### Your task
Rewrite the text of the records below with every "Rezensionen" changed to "Kritiken" and everything else kept the same. Leave the pictures out of your answer.

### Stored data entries
---*---

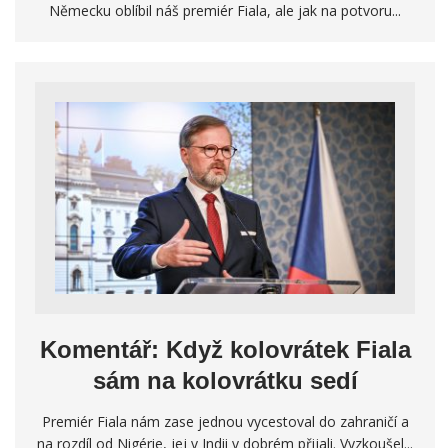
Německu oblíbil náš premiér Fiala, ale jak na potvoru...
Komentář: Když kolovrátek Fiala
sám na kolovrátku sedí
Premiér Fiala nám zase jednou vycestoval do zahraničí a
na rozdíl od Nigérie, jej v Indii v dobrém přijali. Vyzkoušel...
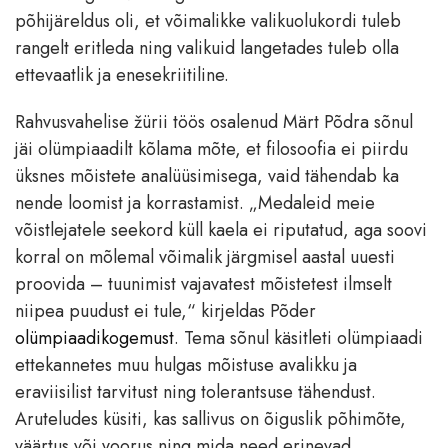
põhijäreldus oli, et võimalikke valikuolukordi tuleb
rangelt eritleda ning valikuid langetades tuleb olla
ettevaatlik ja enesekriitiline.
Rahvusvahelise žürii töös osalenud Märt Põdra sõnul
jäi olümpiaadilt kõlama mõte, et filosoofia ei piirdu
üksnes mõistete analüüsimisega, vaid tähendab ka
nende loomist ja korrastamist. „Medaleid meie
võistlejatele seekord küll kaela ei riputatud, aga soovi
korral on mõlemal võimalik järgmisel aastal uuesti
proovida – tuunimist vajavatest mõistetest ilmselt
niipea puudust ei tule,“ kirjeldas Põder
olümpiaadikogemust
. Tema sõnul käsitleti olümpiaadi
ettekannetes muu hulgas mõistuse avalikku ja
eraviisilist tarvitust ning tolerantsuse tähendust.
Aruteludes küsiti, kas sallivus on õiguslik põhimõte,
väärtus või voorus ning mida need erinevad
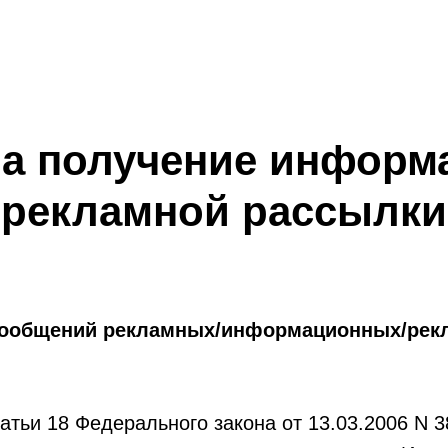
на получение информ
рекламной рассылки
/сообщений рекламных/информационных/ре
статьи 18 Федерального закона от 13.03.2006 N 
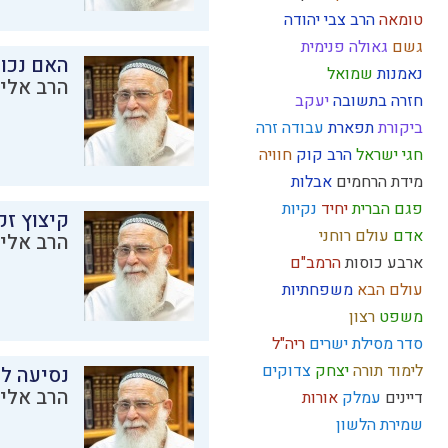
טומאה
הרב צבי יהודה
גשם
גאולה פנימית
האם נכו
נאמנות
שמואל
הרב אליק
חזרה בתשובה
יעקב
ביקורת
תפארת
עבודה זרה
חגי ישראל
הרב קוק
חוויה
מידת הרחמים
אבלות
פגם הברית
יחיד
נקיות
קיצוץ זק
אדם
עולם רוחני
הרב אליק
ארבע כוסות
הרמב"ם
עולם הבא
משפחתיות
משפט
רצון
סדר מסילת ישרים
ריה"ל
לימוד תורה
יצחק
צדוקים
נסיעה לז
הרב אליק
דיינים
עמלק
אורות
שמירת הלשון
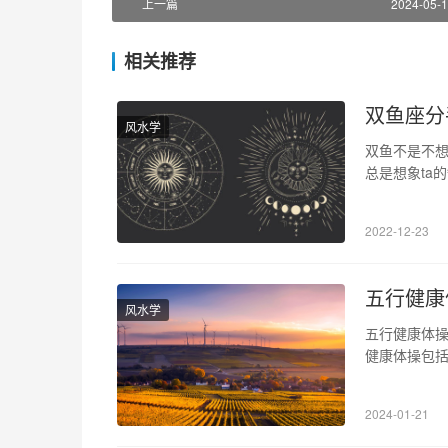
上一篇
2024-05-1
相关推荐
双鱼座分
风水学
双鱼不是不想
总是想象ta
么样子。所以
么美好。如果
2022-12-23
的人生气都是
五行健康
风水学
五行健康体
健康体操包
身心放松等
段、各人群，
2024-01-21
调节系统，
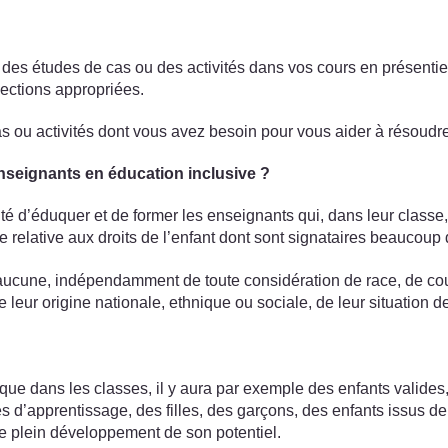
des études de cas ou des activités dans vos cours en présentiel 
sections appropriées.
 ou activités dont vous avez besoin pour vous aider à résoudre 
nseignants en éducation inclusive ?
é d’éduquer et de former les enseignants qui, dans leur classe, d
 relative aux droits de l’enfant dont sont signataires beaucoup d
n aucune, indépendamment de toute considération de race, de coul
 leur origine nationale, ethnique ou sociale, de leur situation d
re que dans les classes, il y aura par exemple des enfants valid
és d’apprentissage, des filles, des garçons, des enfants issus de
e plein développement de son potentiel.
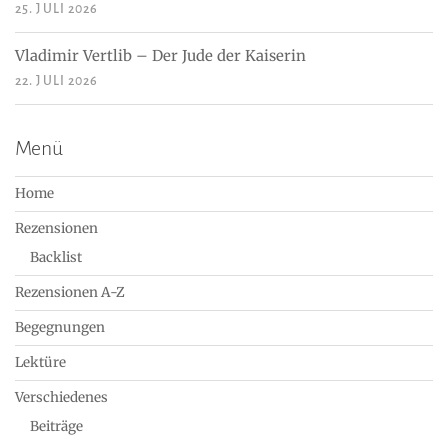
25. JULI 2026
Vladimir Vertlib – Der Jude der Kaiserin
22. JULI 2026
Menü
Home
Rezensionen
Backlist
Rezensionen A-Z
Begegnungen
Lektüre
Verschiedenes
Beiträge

---*---

### Written solution
Německu oblíbil náš premiér Fiala, ale jak na potvoru...
Komentář: Když kolovrátek Fiala
sám na kolovrátku sedí
Premiér Fiala nám zase jednou vycestoval do zahraničí a
na rozdíl od Nigérie, jej v Indii v dobrém přijali. Vyzkoušel...
põhijäreldus oli, et võimalikke valikuolukordi tuleb
rangelt eritleda ning valikuid langetades tuleb olla
ettevaatlik ja enesekriitiline.
Rahvusvahelise žürii töös osalenud Märt Põdra sõnul
jäi olümpiaadilt kõlama mõte, et filosoofia ei piirdu
üksnes mõistete analüüsimisega, vaid tähendab ka
nende loomist ja korrastamist. „Medaleid meie
võistlejatele seekord küll kaela ei riputatud, aga soovi
korral on mõlemal võimalik järgmisel aastal uuesti
proovida – tuunimist vajavatest mõistetest ilmselt
niipea puudust ei tule,“ kirjeldas Põder
olümpiaadikogemust
. Tema sõnul käsitleti olümpiaadi
ettekannetes muu hulgas mõistuse avalikku ja
eraviisilist tarvitust ning tolerantsuse tähendust.
Aruteludes küsiti, kas sallivus on õiguslik põhimõte,
väärtus või voorus ning mida need erinevad
на получение информ
рекламной рассылки
/сообщений рекламных/информационных/ре
статьи 18 Федерального закона от 13.03.2006 N 
טומאה
הרב צבי יהודה
גשם
גאולה פנימית
האם נכו
נאמנות
שמואל
הרב אליק
חזרה בתשובה
יעקב
ביקורת
תפארת
עבודה זרה
חגי ישראל
הרב קוק
חוויה
מידת הרחמים
אבלות
פגם הברית
יחיד
נקיות
קיצוץ זק
אדם
עולם רוחני
הרב אליק
ארבע כוסות
הרמב"ם
עולם הבא
משפחתיות
משפט
רצון
סדר מסילת ישרים
ריה"ל
לימוד תורה
יצחק
צדוקים
נסיעה לז
הרב אליק
דיינים
עמלק
אורות
שמירת הלשון
上一篇
2024-05-1
相关推荐
双鱼座分
风水学
双鱼不是不想
总是想象ta
么样子。所以
么美好。如果
2022-12-23
的人生气都是
五行健康
风水学
五行健康体
健康体操包
身心放松等
段、各人群，
2024-01-21
调节系统，
des études de cas ou des activités dans vos cours en présentiel 
sections appropriées.
 ou activités dont vous avez besoin pour vous aider à résoudre 
nseignants en éducation inclusive ?
é d’éduquer et de former les enseignants qui, dans leur classe, d
 relative aux droits de l’enfant dont sont signataires beaucoup d
n aucune, indépendamment de toute considération de race, de coul
 leur origine nationale, ethnique ou sociale, de leur situation d
re que dans les classes, il y aura par exemple des enfants valid
és d’apprentissage, des filles, des garçons, des enfants issus de
e plein développement de son potentiel.
25. JULI 2026
Vladimir Vertlib – Der Jude der Kaiserin
22. JULI 2026
Menü
Home
Kritiken
Backlist
Kritiken A-Z
Begegnungen
Lektüre
Verschiedenes
Beiträge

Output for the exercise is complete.